MBIO, SOO CHAN LEE ET AL.A fungus contaminating yogurt containers led to a voluntary recall of certain Chobani products in September 2013. The mold made headlines again last week, when several news outlets reported on a July 8 mBio study in which researchers described a particularly virulent subspecies of Mucor circinelloides isolated from a container of yogurt that was part of the recall.
Joseph Heitman of Duke University in North Carolina and his colleagues analyzed the genome sequence and disease-causing potential of this subspecies of this mold, known as M. circinelloides f. circinelloides, which the researchers dubbed “Mucho” in their paper.
In the researchers’ animal model of infection, Mucho fed to mice did not trigger symptoms like diarrhea or weight loss. But when injected into the bloodstream, the mold caused significant weight loss in some animals. Testing the strain’s interaction with human immune cells, the researchers found that Mucho...

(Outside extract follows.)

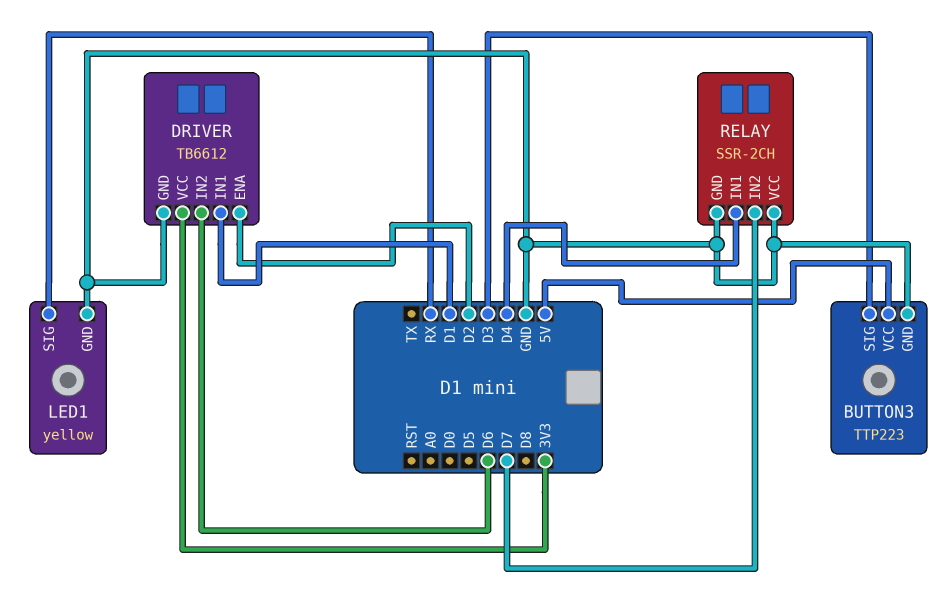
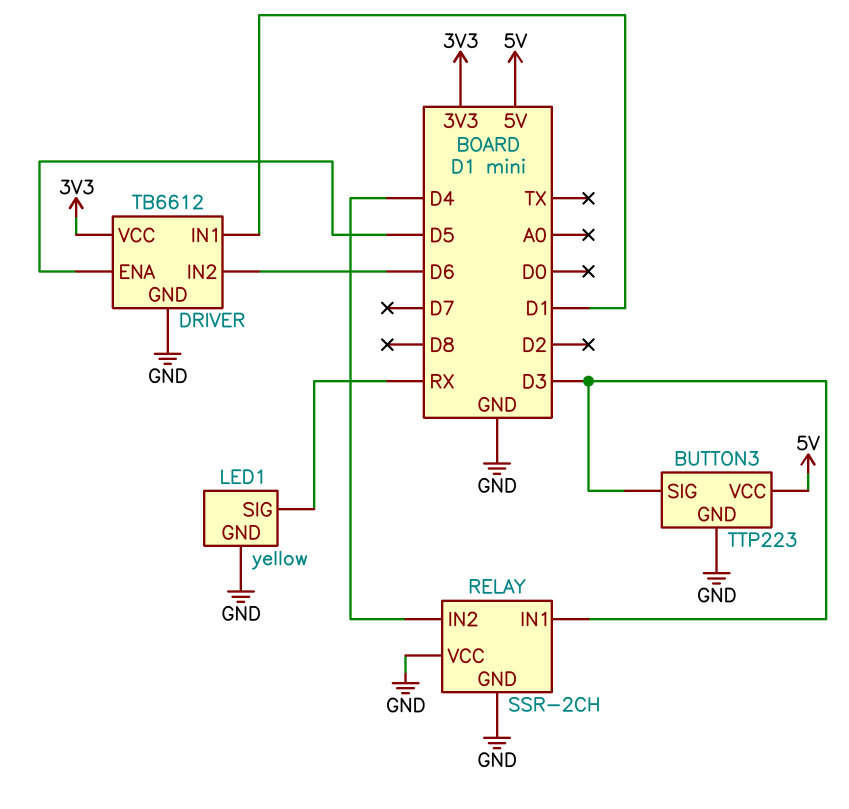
DRIVER pin ENA: D2 -> D5
RELAY pin IN1: D4 -> D3
RELAY pin IN2: D7 -> D4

“This is the first time we have seen Mucor contamination on food, and [it is a] potential link to the gastrointestinal tract discomfort that consumers complained [about]” last year, study coauthor Soo Chan Lee told The Scientist.
Although the researchers described the strain as being from a “foodborne fungal pathogen outbreak,” some scientists are less convinced. Food mycologist Hassan Gourama of Pennsylvania State University called the work, simply, “an interesting academic investigation.”
“This is the first time we’re seeing it as a potential foodborne pathogen,” said Gourama. “But having said that, to say that it’s definitely a foodborne pathogen based on this [data] is a bit premature.”
The single sample the researchers tested for this study was sent to them by a couple in Texas who reported severe nausea and diarrhea after consuming a casserole that contained the yogurt. In a note accompanying the paper, the couple reported that they saw no visible signs of mold while cooking or eating the food, and said that none of the yogurt was eaten raw. Approximately five days later, the couple checked the carton, which they had stored in their refrigerator, and noticed “the foul odor and copious mold growing in the container.”
The Duke team “got the container, but didn’t mention how it was stored, [or] the history between when it was opened and when these samples were taken,” said Gourama.
Sample prep issues aside, Gourama said he was also unconvinced by the team’s tests on animal models. “If you inject a million spores of any fungus into the bloodstream, you will see some effects,” he explained, especially in susceptible individuals. “In order to associate something as a foodborne pathogen, you have to simulate what happened naturally with the consumers.”
But not all foodborne illnesses in humans can be mimicked in animals. “It’s not surprising that the gastrointestinal model [of infection] didn’t work,” said microbiologist Haley Oliver of Purdue University, who studies foodborne Listeria outbreaks. “We see the same thing in a mouse model of listeriosis, because mice don’t have the same intestinal receptor that humans do.” Oliver stressed the need to test Mucor’s potential virulence in other models, such as gerbils or guinea pigs.
Since the September 2013 recall, the US Food and Drug Administration (FDA) has received more than 400 reports of illness from consumers related to the recalled yogurt. But the complaints “do not represent any conclusion about whether the product actually caused the adverse events,” an FDA press officer told The Scientist in an e-mail.
Routine tests conducted at Chobani’s Idaho manufacturing facility by the state’s Department of Agriculture in July 2013 noted surface defects and a “yeast-like growth in the samples,” according to an FDA investigation into the September recall. During the September FDA investigation, the agency also reported the presence of M. circinelloides and yeast at the facility. The Duke team did not compare this strain to the mold identified in its sample.
The conclusions of the mBio paper are “kind of a big leap,” said Oliver in an e-mail. If no other isolates have been investigated, "one sample from yogurt, without a clinical isolate from the couple in Texas, has limits, epidemiologically."
S.C. Lee et al., “Analysis of a food-borne fungal pathogen outbreak: virulence and genome of a Mucor circinelloides isolate from yogurt,” mBio, doi:10.1128/mBio.01390-14, 2014.